Sosok murid perempuan jangkung tinggi nan ramping itu berjalan pelan mendekatinya. Wajahnya terbilang luar biasa cantik, dengan aura bule yang kental, terutama rambut pirang alaminya.

"I'm sorry, Sir. Did you have any chance seeing Miss Cindy? I couldn't see her everywhere," ujar siswi yang ternyata adalah Silvia Johnson itu menanyakan keberadaan Cindy.

Milo mengedarkan pandangan ke sekeliling dan memang tentu tidak menemukan Cindy yang sedari tadi tidak ada di ruangan itu.

"I think she's not here. Anything you would like to do or tell to her?" Milo bertanya mengenai keperluan Silvia, si siswi cantik nan terpopuler di jagad Uni-National tersebut.

"Ah, that's ok, Sir. Perhaps, I'll just come here again later." Suara Silvia terdengar memang lembut dan cenderung merdu, padahal ia tidak sedang bernyanyi. Pantas saja Silvia menjadi seorang pujaan karena pesonanya yang seabrek itu.

"Uhm, you are Mr. Milo, right?" lanjut Silvia.

Milo mengangguk. "And, you are Silvia, right?"

Silvia melebarkan kedua matanya. "You know me?" Silvia sungguh terkejut bahwa Milo mengenal namanya.

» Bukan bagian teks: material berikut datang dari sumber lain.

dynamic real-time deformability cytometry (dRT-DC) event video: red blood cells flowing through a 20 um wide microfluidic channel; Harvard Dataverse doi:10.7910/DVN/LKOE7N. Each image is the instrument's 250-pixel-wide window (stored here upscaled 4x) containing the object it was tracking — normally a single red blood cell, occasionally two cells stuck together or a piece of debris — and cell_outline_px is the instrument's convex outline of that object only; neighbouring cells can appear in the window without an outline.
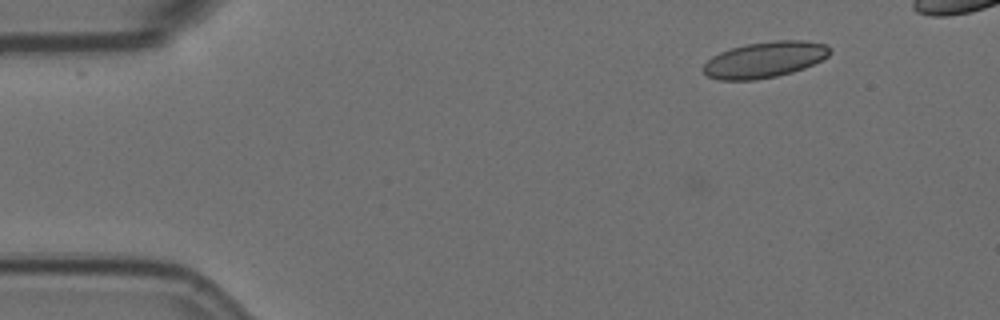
{"species": "Egyptian fruit bat (a non-hibernating species)", "species_latin": "Rousettus aegyptiacus", "temperature_condition": "room temperature", "stored_images_in_passage": 46, "camera_frame_rate_fps": 3000, "um_per_image_px": 0.085, "animal": {"sex": "female"}, "frame": {"image": 1, "passage_image": 1, "time_ms": 0.0, "image_size_px": [1000, 320], "cell_outline_px": [[832, 52], [828, 56], [804, 68], [792, 72], [776, 76], [752, 80], [716, 80], [708, 76], [700, 68], [712, 56], [720, 52], [732, 48], [748, 44], [776, 40], [804, 40], [824, 44], [832, 48]], "centroid_in_image_um": [64.99, 5.07], "position_along_channel_um": 20.0, "area_um2": 26.47}}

Silvia sudah biasa dalam dunia yang sepertinya berpusat padanya. Tidak heran bila berpasang-pasang mata memperhatikannya dan bahkan terpesona padanya. Namun, ia tidak menyangka bahwa Mr. Milo yang tidak mengajar kelasnya juga mengenali siapa dirinya.

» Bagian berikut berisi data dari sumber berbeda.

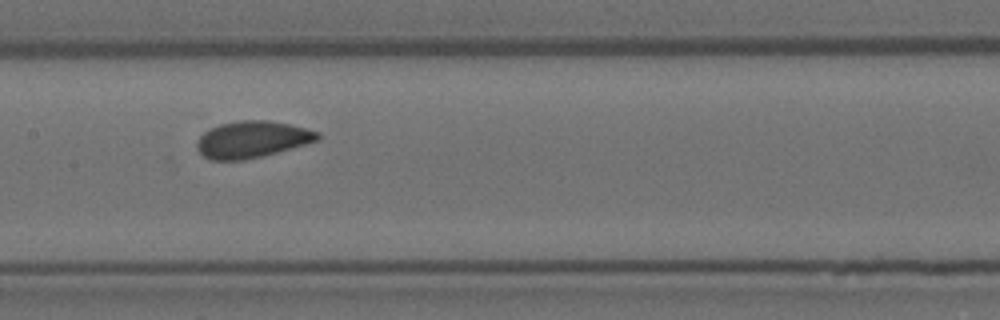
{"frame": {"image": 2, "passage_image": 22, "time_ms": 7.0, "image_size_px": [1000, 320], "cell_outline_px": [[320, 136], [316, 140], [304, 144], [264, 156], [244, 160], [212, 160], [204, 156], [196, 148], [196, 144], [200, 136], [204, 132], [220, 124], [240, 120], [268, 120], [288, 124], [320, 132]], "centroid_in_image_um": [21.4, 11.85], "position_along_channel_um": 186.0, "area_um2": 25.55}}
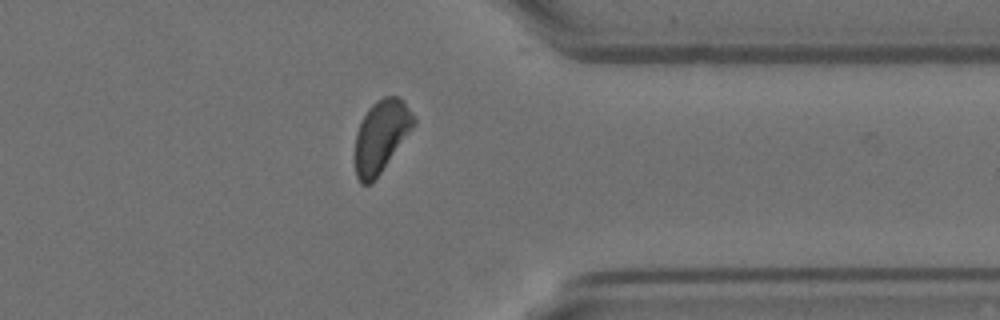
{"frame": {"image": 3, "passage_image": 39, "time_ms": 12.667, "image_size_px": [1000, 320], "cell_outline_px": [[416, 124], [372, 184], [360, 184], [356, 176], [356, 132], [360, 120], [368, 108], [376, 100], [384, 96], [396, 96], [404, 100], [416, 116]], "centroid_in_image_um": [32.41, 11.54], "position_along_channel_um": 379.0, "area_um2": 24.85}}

Padahal, hari ini adalah awal dari rencananya untuk mendekati Milo, dimulai dari mencoba memperkenalkan dirinya. Rencana itu cukup matang. Dengan rasa percaya diri yang tinggi serta teknik menggodanya yang sudah tinggi, tidak sulit untuk membuat Milo memperhatikannya.

Ternyata, Milo sendiri sudah tahu siapa dirinya. Ada sensasi kemenangan aneh yang meletup-letup di dada gadis yang sudah mulai beranjak dewasa tersebut. Ada rasa kepuasaan yang luar biasa, kemenangan yang tidak bisa ditawar-tawar. Namun, selain itu, ada rasa bangga yang aneh ketika mengetahui bahwa ia mendapatkan perhatian dari Milo, walau ia belum tahu seberapa besar.

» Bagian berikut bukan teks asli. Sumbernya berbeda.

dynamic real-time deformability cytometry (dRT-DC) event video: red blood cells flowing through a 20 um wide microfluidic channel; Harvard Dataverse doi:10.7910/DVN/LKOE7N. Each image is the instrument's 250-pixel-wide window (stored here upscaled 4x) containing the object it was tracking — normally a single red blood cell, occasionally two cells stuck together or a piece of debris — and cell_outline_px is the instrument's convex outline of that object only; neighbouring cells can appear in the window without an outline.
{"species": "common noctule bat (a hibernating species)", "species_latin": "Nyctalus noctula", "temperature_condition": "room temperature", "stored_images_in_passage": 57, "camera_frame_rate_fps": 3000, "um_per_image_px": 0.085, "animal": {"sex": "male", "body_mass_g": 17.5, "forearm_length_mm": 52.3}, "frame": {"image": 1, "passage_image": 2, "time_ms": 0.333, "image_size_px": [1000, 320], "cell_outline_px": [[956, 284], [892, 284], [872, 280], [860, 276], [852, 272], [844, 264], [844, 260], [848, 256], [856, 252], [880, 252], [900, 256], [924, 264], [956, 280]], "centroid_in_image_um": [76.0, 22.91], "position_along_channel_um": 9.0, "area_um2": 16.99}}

Padahal, bagi Milo, Silvia tak ubahnya hanya murid perempuan biasa, sama seperti yang lainnya. Sebagai guru, walau tak mengajar Silvia, memperhatikan setiap siswa Uni-National, mencoba mengetahui nama mereka, detil dan latar belakangnya, adalah hal yang lumrah dan normal, bahkan harus untuk beberapa hal.